Another example would be the relationship between genotype and phenotype. Mendelian genetics is a model that is as simplified as possible in biology education to the extent of the inheritance of one gene and its associated trait. The model is useful in that is helps students understand how inheritance is particulate, but unhelpful in that the simplification cannot explain organismal phenotype. Therefore, before teaching the Mendelian model, I discuss with students the complexity in phenotype that we readily observe, even in eye colour, and how that translates to complexity in genetics. Then the model can be presented as a means of explaining inheritance patterns, rather than explaining observed phenotype.
Epistemology & ontology
Epistemology is the study of knowledge. It concerns us here as it is important to reflect on how we make sense of biological phenomena as what we interpret to be knowledge will affect our curricular planning and explanations. For example, what is a gene and how should we define it at different stages of education? Often we use metaphors to help ourselves and other make sense of phenomena, but are they always appropriate? Talking of genes as 'blueprints', or Nature Vs Nurture, for example could lead to unsatisfactory beliefs about the nature of human society.
In my blog posts I talk a lot about levels of organisation, but do levels really exist? Can you really ascend the levels, or descend the levels, when really the molecular level exists everywhere? And, why is the molecular level at the bottom? Reflecting on these matters has allowed me to better explain these ideas in the classroom.
An ontological question will consider if something is actually a natural entity of the universe or not. And so, are levels of organisation ontological, or only epistemic (a way for us to organise our knowledge)? Are species real entities, and if so, what about sub-species? On reflection of rampant interdependence and symbioses, do individuals exist or are they just a manner for humans to make sense of life? What do we mean when we use the word function in biology if organisms have not been designed? Does it matter if many concepts in biology are developed in the realm of botany and zoology, and do not fit well in microbiology?

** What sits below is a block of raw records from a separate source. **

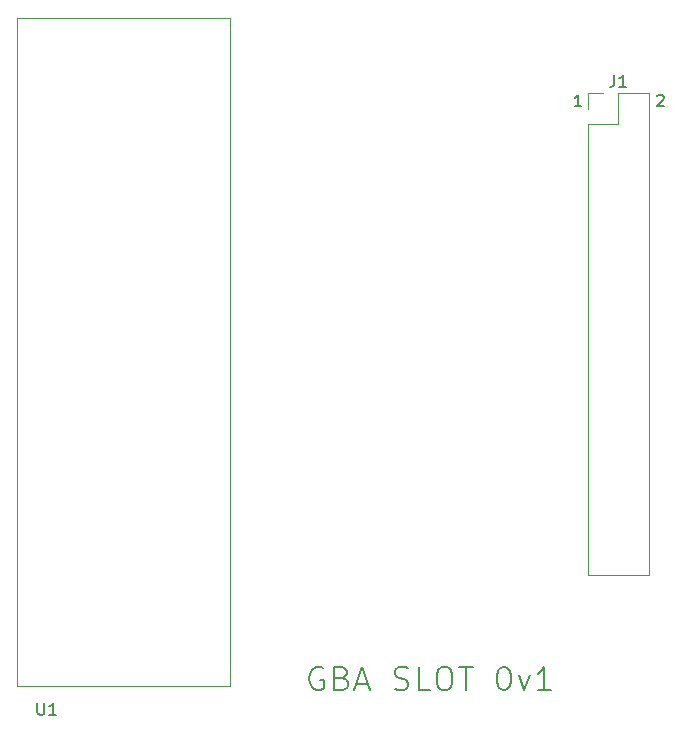
<source format=gbr>
%TF.GenerationSoftware,KiCad,Pcbnew,(5.1.10)-1*%
%TF.CreationDate,2021-11-02T23:54:37+01:00*%
%TF.ProjectId,Board0,426f6172-6430-42e6-9b69-6361645f7063,rev?*%
%TF.SameCoordinates,Original*%
%TF.FileFunction,Legend,Top*%
%TF.FilePolarity,Positive*%
%FSLAX46Y46*%
G04 Gerber Fmt 4.6, Leading zero omitted, Abs format (unit mm)*
G04 Created by KiCad (PCBNEW (5.1.10)-1) date 2021-11-02 23:54:37*
%MOMM*%
%LPD*%
G01*
G04 APERTURE LIST*
%ADD10C,0.150000*%
%ADD11C,0.120000*%
G04 APERTURE END LIST*
D10*
X135214285Y-101547619D02*
X135261904Y-101500000D01*
X135357142Y-101452380D01*
X135595238Y-101452380D01*
X135690476Y-101500000D01*
X135738095Y-101547619D01*
X135785714Y-101642857D01*
X135785714Y-101738095D01*
X135738095Y-101880952D01*
X135166666Y-102452380D01*
X135785714Y-102452380D01*
X128785714Y-102452380D02*
X128214285Y-102452380D01*
X128500000Y-102452380D02*
X128500000Y-101452380D01*
X128404761Y-101595238D01*
X128309523Y-101690476D01*
X128214285Y-101738095D01*
X106904761Y-150000000D02*
X106714285Y-149904761D01*
X106428571Y-149904761D01*
X106142857Y-150000000D01*
X105952380Y-150190476D01*
X105857142Y-150380952D01*
X105761904Y-150761904D01*
X105761904Y-151047619D01*
X105857142Y-151428571D01*
X105952380Y-151619047D01*
X106142857Y-151809523D01*
X106428571Y-151904761D01*
X106619047Y-151904761D01*
X106904761Y-151809523D01*
X107000000Y-151714285D01*
X107000000Y-151047619D01*
X106619047Y-151047619D01*
X108523809Y-150857142D02*
X108809523Y-150952380D01*
X108904761Y-151047619D01*
X109000000Y-151238095D01*
X109000000Y-151523809D01*
X108904761Y-151714285D01*
X108809523Y-151809523D01*
X108619047Y-151904761D01*
X107857142Y-151904761D01*
X107857142Y-149904761D01*
X108523809Y-149904761D01*
X108714285Y-150000000D01*
X108809523Y-150095238D01*
X108904761Y-150285714D01*
X108904761Y-150476190D01*
X108809523Y-150666666D01*
X108714285Y-150761904D01*
X108523809Y-150857142D01*
X107857142Y-150857142D01*
X109761904Y-151333333D02*
X110714285Y-151333333D01*
X109571428Y-151904761D02*
X110238095Y-149904761D01*
X110904761Y-151904761D01*
X113000000Y-151809523D02*
X113285714Y-151904761D01*
X113761904Y-151904761D01*
X113952380Y-151809523D01*
X114047619Y-151714285D01*
X114142857Y-151523809D01*
X114142857Y-151333333D01*
X114047619Y-151142857D01*
X113952380Y-151047619D01*
X113761904Y-150952380D01*
X113380952Y-150857142D01*
X113190476Y-150761904D01*
X113095238Y-150666666D01*
X113000000Y-150476190D01*
X113000000Y-150285714D01*
X113095238Y-150095238D01*
X113190476Y-150000000D01*
X113380952Y-149904761D01*
X113857142Y-149904761D01*
X114142857Y-150000000D01*
X115952380Y-151904761D02*
X115000000Y-151904761D01*
X115000000Y-149904761D01*
X117000000Y-149904761D02*
X117380952Y-149904761D01*
X117571428Y-150000000D01*
X117761904Y-150190476D01*
X117857142Y-150571428D01*
X117857142Y-151238095D01*
X117761904Y-151619047D01*
X117571428Y-151809523D01*
X117380952Y-151904761D01*
X117000000Y-151904761D01*
X116809523Y-151809523D01*
X116619047Y-151619047D01*
X116523809Y-151238095D01*
X116523809Y-150571428D01*
X116619047Y-150190476D01*
X116809523Y-150000000D01*
X117000000Y-149904761D01*
X118428571Y-149904761D02*
X119571428Y-149904761D01*
X119000000Y-151904761D02*
X119000000Y-149904761D01*
X122142857Y-149904761D02*
X122333333Y-149904761D01*
X122523809Y-150000000D01*
X122619047Y-150095238D01*
X122714285Y-150285714D01*
X122809523Y-150666666D01*
X122809523Y-151142857D01*
X122714285Y-151523809D01*
X122619047Y-151714285D01*
X122523809Y-151809523D01*
X122333333Y-151904761D01*
X122142857Y-151904761D01*
X121952380Y-151809523D01*
X121857142Y-151714285D01*
X121761904Y-151523809D01*
X121666666Y-151142857D01*
X121666666Y-150666666D01*
X121761904Y-150285714D01*
X121857142Y-150095238D01*
X121952380Y-150000000D01*
X122142857Y-149904761D01*
X123476190Y-150571428D02*
X123952380Y-151904761D01*
X124428571Y-150571428D01*
X126238095Y-151904761D02*
X125095238Y-151904761D01*
X125666666Y-151904761D02*
X125666666Y-149904761D01*
X125476190Y-150190476D01*
X125285714Y-150380952D01*
X125095238Y-150476190D01*
D11*
%TO.C,J1*%
X129310000Y-101350000D02*
X130640000Y-101350000D01*
X129310000Y-102680000D02*
X129310000Y-101350000D01*
X131910000Y-101350000D02*
X134510000Y-101350000D01*
X131910000Y-103950000D02*
X131910000Y-101350000D01*
X129310000Y-103950000D02*
X131910000Y-103950000D01*
X134510000Y-101350000D02*
X134510000Y-142110000D01*
X129310000Y-103950000D02*
X129310000Y-142110000D01*
X129310000Y-142110000D02*
X134510000Y-142110000D01*
%TO.C,U1*%
X81000000Y-106500000D02*
X81000000Y-104000000D01*
X99000000Y-151500000D02*
X99000000Y-100000000D01*
X81000000Y-151500000D02*
X99000000Y-151500000D01*
X81000000Y-146500000D02*
X81000000Y-151500000D01*
X81000000Y-95000000D02*
X81000000Y-146500000D01*
X99000000Y-95000000D02*
X81000000Y-95000000D01*
X99000000Y-95000000D02*
X99000000Y-100000000D01*
%TO.C,J1*%
D10*
X131576666Y-99802380D02*
X131576666Y-100516666D01*
X131529047Y-100659523D01*
X131433809Y-100754761D01*
X131290952Y-100802380D01*
X131195714Y-100802380D01*
X132576666Y-100802380D02*
X132005238Y-100802380D01*
X132290952Y-100802380D02*
X132290952Y-99802380D01*
X132195714Y-99945238D01*
X132100476Y-100040476D01*
X132005238Y-100088095D01*
%TO.C,U1*%
X82738095Y-152952380D02*
X82738095Y-153761904D01*
X82785714Y-153857142D01*
X82833333Y-153904761D01*
X82928571Y-153952380D01*
X83119047Y-153952380D01*
X83214285Y-153904761D01*
X83261904Y-153857142D01*
X83309523Y-153761904D01*
X83309523Y-152952380D01*
X84309523Y-153952380D02*
X83738095Y-153952380D01*
X84023809Y-153952380D02*
X84023809Y-152952380D01*
X83928571Y-153095238D01*
X83833333Y-153190476D01*
X83738095Y-153238095D01*
%TD*%
M02*

</source>
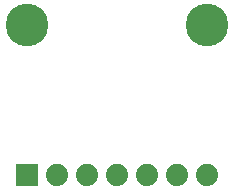
<source format=gbr>
G04 EAGLE Gerber RS-274X export*
G75*
%MOMM*%
%FSLAX34Y34*%
%LPD*%
%INSoldermask Bottom*%
%IPPOS*%
%AMOC8*
5,1,8,0,0,1.08239X$1,22.5*%
G01*
%ADD10R,1.879600X1.879600*%
%ADD11C,1.879600*%
%ADD12C,3.617600*%


D10*
X25400Y25400D03*
D11*
X50800Y25400D03*
X76200Y25400D03*
X101600Y25400D03*
X127000Y25400D03*
X152400Y25400D03*
X177800Y25400D03*
D12*
X25400Y152400D03*
X177800Y152400D03*
M02*

</source>
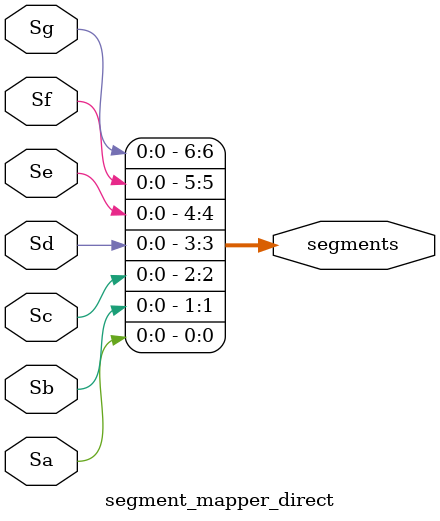
<source format=v>

module segment_mapper_direct (
    input  wire Sa,  // segment a
    input  wire Sb,  // segment b
    input  wire Sc,  // segment c
    input  wire Sd,  // segment d
    input  wire Se,  // segment e
    input  wire Sf,  // segment f
    input  wire Sg,  // segment g
    output wire [6:0] segments  // segments[0]=a ... segments[6]=g
);
    // 直接连接（无取反）
    assign segments[0] = Sa;  // a
    assign segments[1] = Sb;  // b
    assign segments[2] = Sc;  // c
    assign segments[3] = Sd;  // d
    assign segments[4] = Se;  // e
    assign segments[5] = Sf;  // f
    assign segments[6] = Sg;  // g
endmodule

</source>
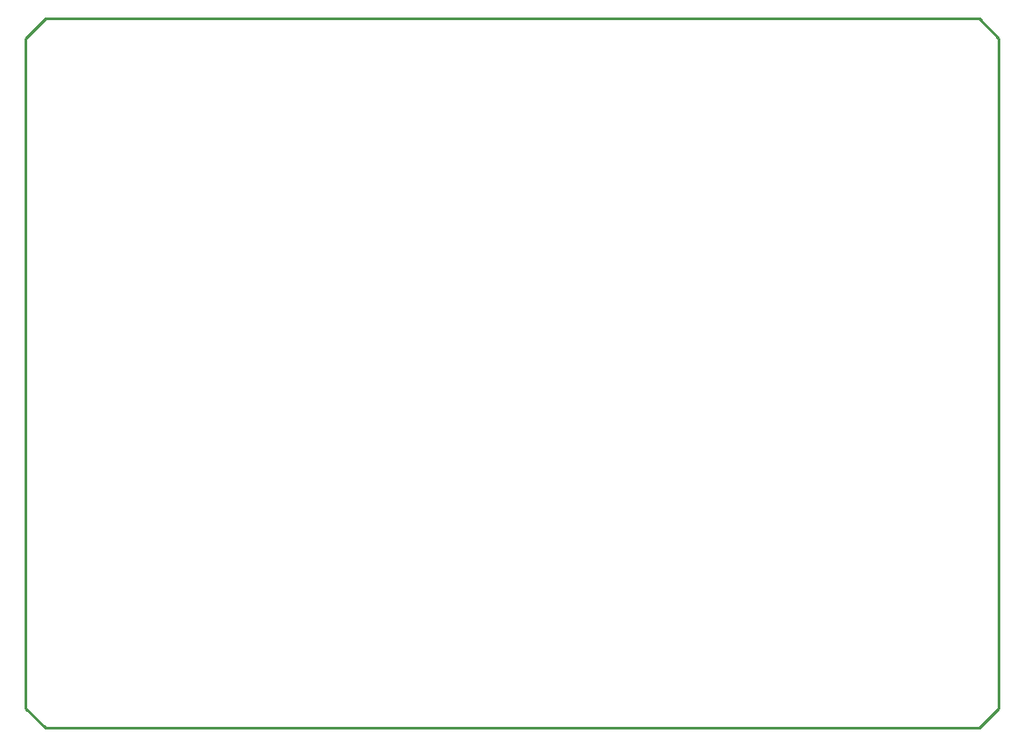
<source format=gko>
G04*
G04 #@! TF.GenerationSoftware,Altium Limited,Altium Designer,20.1.14 (287)*
G04*
G04 Layer_Color=16711935*
%FSLAX25Y25*%
%MOIN*%
G70*
G04*
G04 #@! TF.SameCoordinates,CE9B30E5-35C2-4311-858A-F2759D058BD0*
G04*
G04*
G04 #@! TF.FilePolarity,Positive*
G04*
G01*
G75*
%ADD47C,0.01000*%
D47*
X0Y7500D02*
Y262500D01*
X370000Y7500D02*
Y262500D01*
X0Y7500D02*
X7500Y0D01*
X362500D01*
X370000Y7500D01*
X362500Y270000D02*
X370000Y262500D01*
X7500Y270000D02*
X362500D01*
X0Y262500D02*
X7500Y270000D01*
M02*

</source>
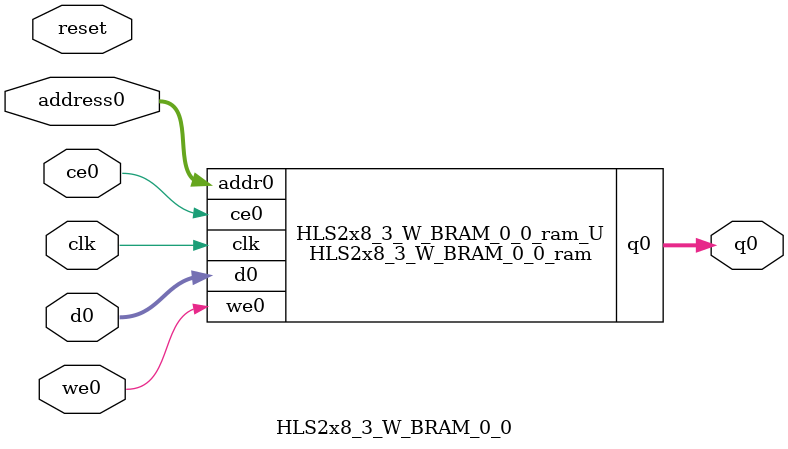
<source format=v>

`timescale 1 ns / 1 ps
module HLS2x8_3_W_BRAM_0_0_ram (addr0, ce0, d0, we0, q0,  clk);

parameter DWIDTH = 16;
parameter AWIDTH = 4;
parameter MEM_SIZE = 9;

input[AWIDTH-1:0] addr0;
input ce0;
input[DWIDTH-1:0] d0;
input we0;
output reg[DWIDTH-1:0] q0;
input clk;

(* ram_style = "distributed" *)reg [DWIDTH-1:0] ram[0:MEM_SIZE-1];




always @(posedge clk)  
begin 
    if (ce0) 
    begin
        if (we0) 
        begin 
            ram[addr0] <= d0; 
            q0 <= d0;
        end 
        else 
            q0 <= ram[addr0];
    end
end


endmodule


`timescale 1 ns / 1 ps
module HLS2x8_3_W_BRAM_0_0(
    reset,
    clk,
    address0,
    ce0,
    we0,
    d0,
    q0);

parameter DataWidth = 32'd16;
parameter AddressRange = 32'd9;
parameter AddressWidth = 32'd4;
input reset;
input clk;
input[AddressWidth - 1:0] address0;
input ce0;
input we0;
input[DataWidth - 1:0] d0;
output[DataWidth - 1:0] q0;



HLS2x8_3_W_BRAM_0_0_ram HLS2x8_3_W_BRAM_0_0_ram_U(
    .clk( clk ),
    .addr0( address0 ),
    .ce0( ce0 ),
    .d0( d0 ),
    .we0( we0 ),
    .q0( q0 ));

endmodule


</source>
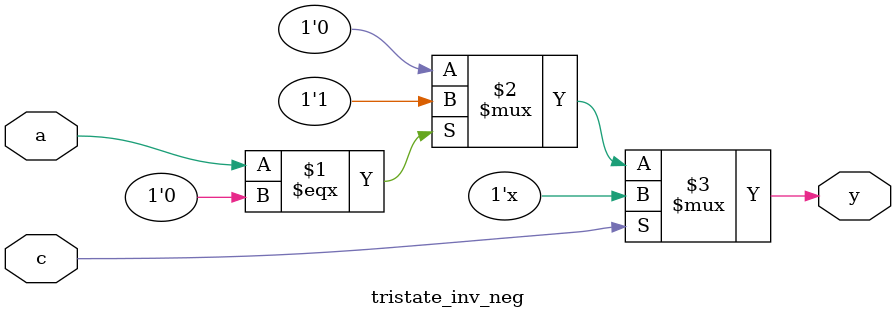
<source format=sv>
`timescale 1ns / 1ps


module tristate_inv(
    input a,
    input c,
    output y);
    
    assign y = c ? ((a === 1'b0) ? 1'b1 : 1'b0) : 1'bz;
endmodule

module tristate_inv_neg(
    input a,
    input c,
    output y);
    
    assign y = c ? 1'bz : ((a === 1'b0) ? 1'b1 : 1'b0);
endmodule

</source>
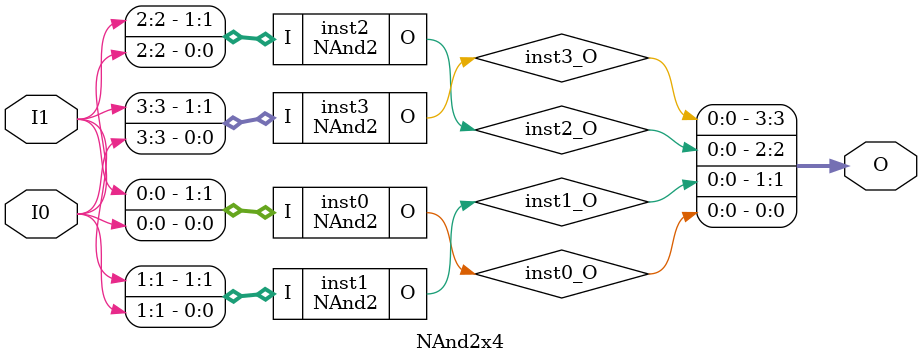
<source format=v>
module NAnd2 (input [1:0] I, output  O);
wire  inst0_O;
SB_LUT4 #(.LUT_INIT(16'h7777)) inst0 (.I0(I[0]), .I1(I[1]), .I2(1'b0), .I3(1'b0), .O(inst0_O));
assign O = inst0_O;
endmodule

module NAnd2x4 (input [3:0] I0, input [3:0] I1, output [3:0] O);
wire  inst0_O;
wire  inst1_O;
wire  inst2_O;
wire  inst3_O;
NAnd2 inst0 (.I({I1[0],I0[0]}), .O(inst0_O));
NAnd2 inst1 (.I({I1[1],I0[1]}), .O(inst1_O));
NAnd2 inst2 (.I({I1[2],I0[2]}), .O(inst2_O));
NAnd2 inst3 (.I({I1[3],I0[3]}), .O(inst3_O));
assign O = {inst3_O,inst2_O,inst1_O,inst0_O};
endmodule


</source>
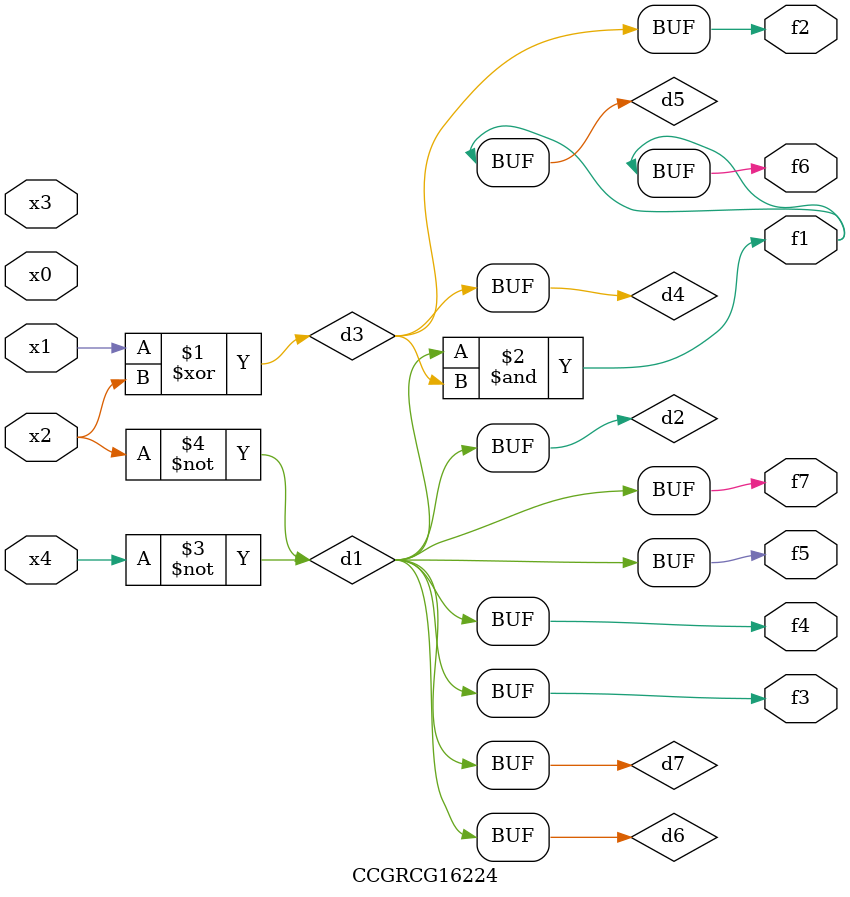
<source format=v>
module CCGRCG16224(
	input x0, x1, x2, x3, x4,
	output f1, f2, f3, f4, f5, f6, f7
);

	wire d1, d2, d3, d4, d5, d6, d7;

	not (d1, x4);
	not (d2, x2);
	xor (d3, x1, x2);
	buf (d4, d3);
	and (d5, d1, d3);
	buf (d6, d1, d2);
	buf (d7, d2);
	assign f1 = d5;
	assign f2 = d4;
	assign f3 = d7;
	assign f4 = d7;
	assign f5 = d7;
	assign f6 = d5;
	assign f7 = d7;
endmodule

</source>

What is life?
These are the questions are really enjoy, and they have changed the way I see biology and my biology curriculum. The latter point is important, how we reflect on our models, definitions, and metaphors will affect how our students' sense-making.
As teachers we have to decide how we organise our own knowledge, so that this can shine through in our curriculum to provide a 'way of seeing' for our students. A good example here is the ongoing debate between Richard Dawkins and Denis Noble, both of which have access to the same data, but interpret it in different ways. Dawkins ascribes to a view of DNA controlling a vehicle (the cell) to favour its own propagation, whereas Noble ascribes to a view of the cell using DNA as a resource.
Therefore curricular design should begin with what the overarching philosophy will be, and how that will be reflected in my lessons and discussions.
In my opinion, the person that I have found to be publishing the most material that is accessible and useful for teachers is Kostas Kampourakis, and I highly recommend his work.